São cinco da manhã e eu não consigo dormir. E não são preocupações, fantasmas ou as contas do mês que me fizeram perder o sono. Foi o silêncio. Sim, o silêncio das paredes desse quarto, dessa casa e dessa vida sem ouvir o som da sua gargalhada. Sabe, se as palavras fossem balas todos seríamos assassinos. Mas se você tivesse ficado um pouco mais, tivesse confiado um pouco mais… Agora estaríamos nus, acordando juntos talvez. Eu tentaria levantar e você se aninharia no meu peito me impedindo de qualquer tentativa de sair da cama. 

Reflexos da noite passada seria ver o bico do seu seio ouriçado encostado na minha barriga enquanto seus cabelos compridos estão jogados entre o meu peito e meu braço. Seu quadril nu, virado pra cima enquanto sua perna busca refugio nas minhas. Seria ver a luz do dia invadir o quarto sem permissão por estar a janela aberta em consequência do calor pós sexo incrível de ontem a noite. E no fim, conseguir sair da cama quase que como uma missão impossível sem te acordar mas ainda sim querendo muito ficar horas ali olhando aquela cena. Fazer seu café e a temperatura ideal do leite e a quantidade perfeita de manteiga no pão. Te acordar com uma palavra boa. Ver o sorriso simples com o desenho bonito dos seus lábios.
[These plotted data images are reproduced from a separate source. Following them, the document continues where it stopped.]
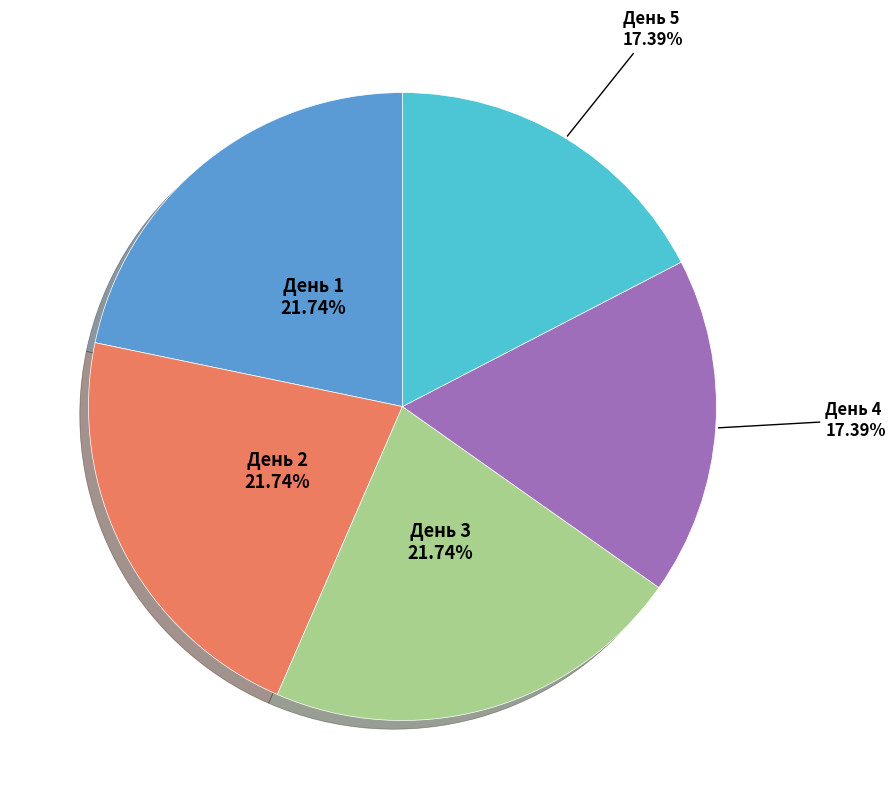

What percentage is the День 1 slice, to the nearest percent?

22%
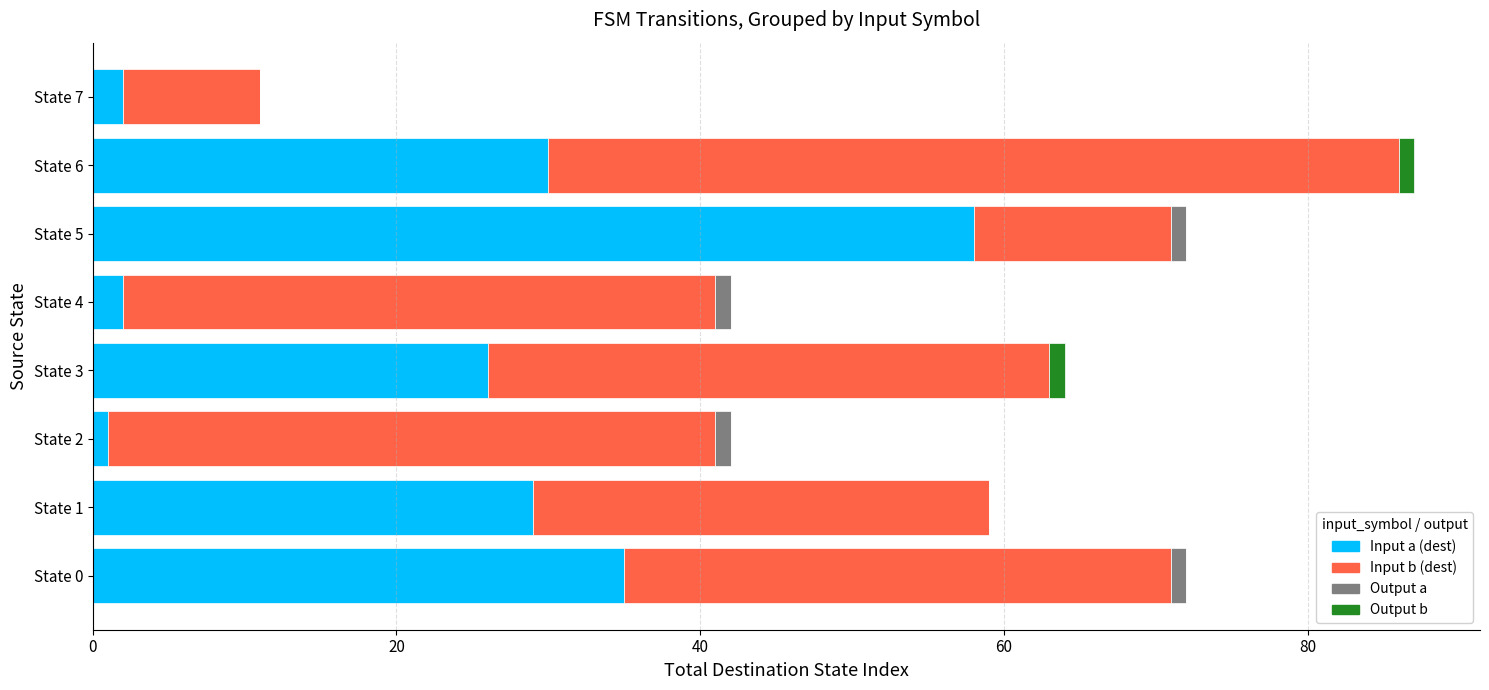

At which category is the sum across all series the highest?

State 6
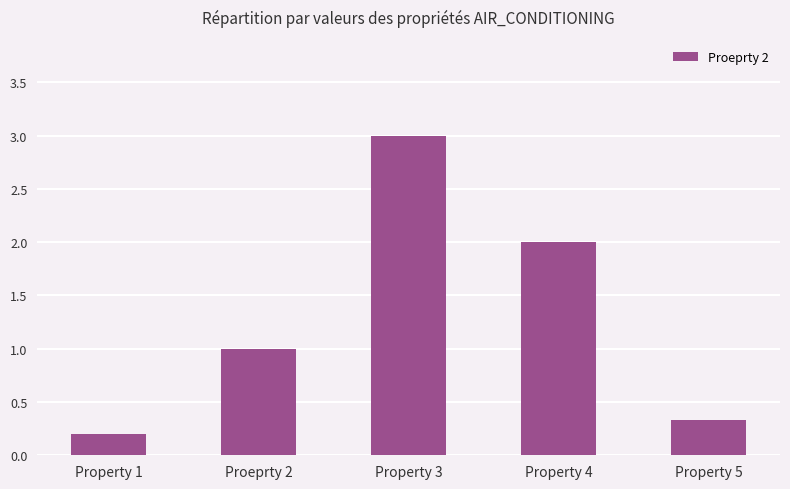

List the labels in order of value, smallest first.

Property 1, Property 5, Proeprty 2, Property 4, Property 3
Quando um abraço apertado se encaixa é como se o mundo parasse, é como se a vida acabasse. Porque naquelas momentos meu amor, fomos instantes. E eu nunca penso se amanhã eu vou estar feliz ou não. Mas, o que importa na realidade, é que no meu agora eu estou puramente feliz e na moral? Obrigado por você ser o motivo de tamanha felicidade.